According to Apte et al. stated that lead toxicity caused by retained bullet fragments can lead to serious neurological and psychiatric disorders [32]. For this reason, it is recommended that patients with large bullet fragments should be followed closely in the first year of their clinical and blood values and that patients with a lead value above 5 ngr/dl should be intervened [32]. Ge et al. suggested that retained bullet fragments in the spinal cord, spinal canal or intervertebral disc should be removed to reduce the risk of lead poisoning [33]. In our study, in order to prevent possible lead poisoning in patients; retained bullet and shrapnel fragments in spinal cord, bullet fragments associated with CSF and large bullet and shrapnel fragments were removed. Bullet and shrapnel fragments, which have the potential to worsen the injury and the existing neurological status of the patients, were not interfered with.

Our study has several limitations, including its retrospective nature and the unequal distribution of patients between groups. Such limitations might have obscured the true outcome, attenuating the differences between management strategies. Randomized multicenter studies may therefore help formulate definitive guidelines for civilian gunshot injuries.

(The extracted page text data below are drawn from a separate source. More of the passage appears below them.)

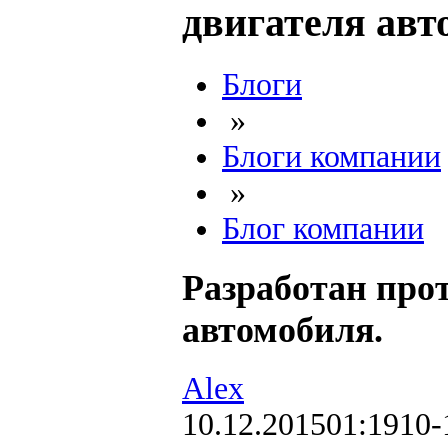
двигателя авт
Блоги
»
Блоги компании
»
Блог компании
Разработан про
автомобиля.
Alex
10.12.2015
01:19
10-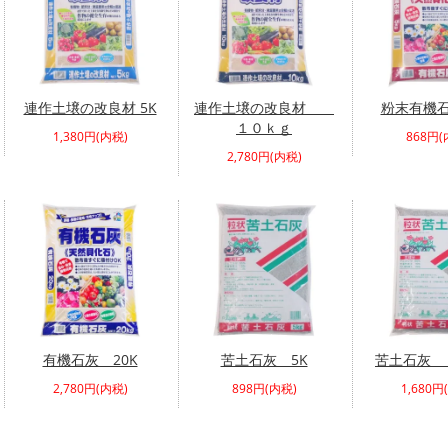
連作土壌の改良材 5K
連作土壌の改良材
粉末有機石
１０ｋｇ
1,380円(内税)
868円(
2,780円(内税)
有機石灰 20K
苦土石灰 5K
苦土石灰 
2,780円(内税)
898円(内税)
1,680円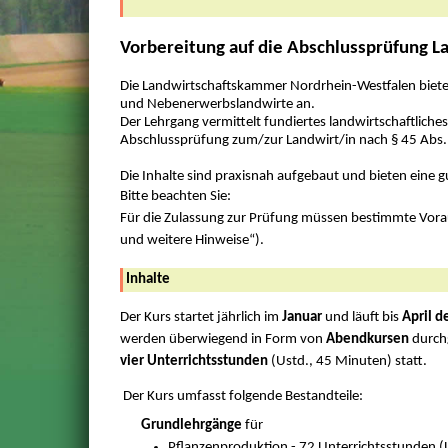
Vorbereitung auf die Abschlussprüfung La
Die Landwirtschaftskammer Nordrhein-Westfalen biete
und Nebenerwerbslandwirte an.
Der Lehrgang vermittelt fundiertes landwirtschaftliche
Abschlussprüfung zum/zur Landwirt/in nach § 45 Abs. 
Die Inhalte sind praxisnah aufgebaut und bieten eine 
Bitte beachten Sie:
Für die Zulassung zur Prüfung müssen bestimmte Vora
und weitere Hinweise“).
Inhalte
Der Kurs startet jährlich im
Januar
und läuft bis
April d
werden überwiegend in Form von
Abendkursen
durchg
vier Unterrichtsstunden
(Ustd., 45 Minuten) statt.
Der Kurs umfasst folgende Bestandteile:
Grundlehrgänge
für
Pflanzenproduktion - 72 Unterrichtsstunden (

Our surgical treatment rate in our study was quite high compared to the literature. Due to the surgical technique applied, a high rate of instrumentation was used. Despite all these treatment methods, our complication rates were consistent with the literature. However, our neurological recovery rates were better than those of patients who underwent surgical treatment in the literature. Early surgery (performed in the first 24 h) had a positive effect on the neurological recovery of the patients in our study. In addition, we believe that early surgery (in the first 24 h) ensures early mobilization of patients and protects patients from problems that may occur due to immobility (decubitus wound, pulmonary embolism, etc.). We also believe that patients with combat-related spine and spinal cord injuries who are rendered a surgical-treatment decision should be operated on in a timely manner, particularly, within the first 24 h.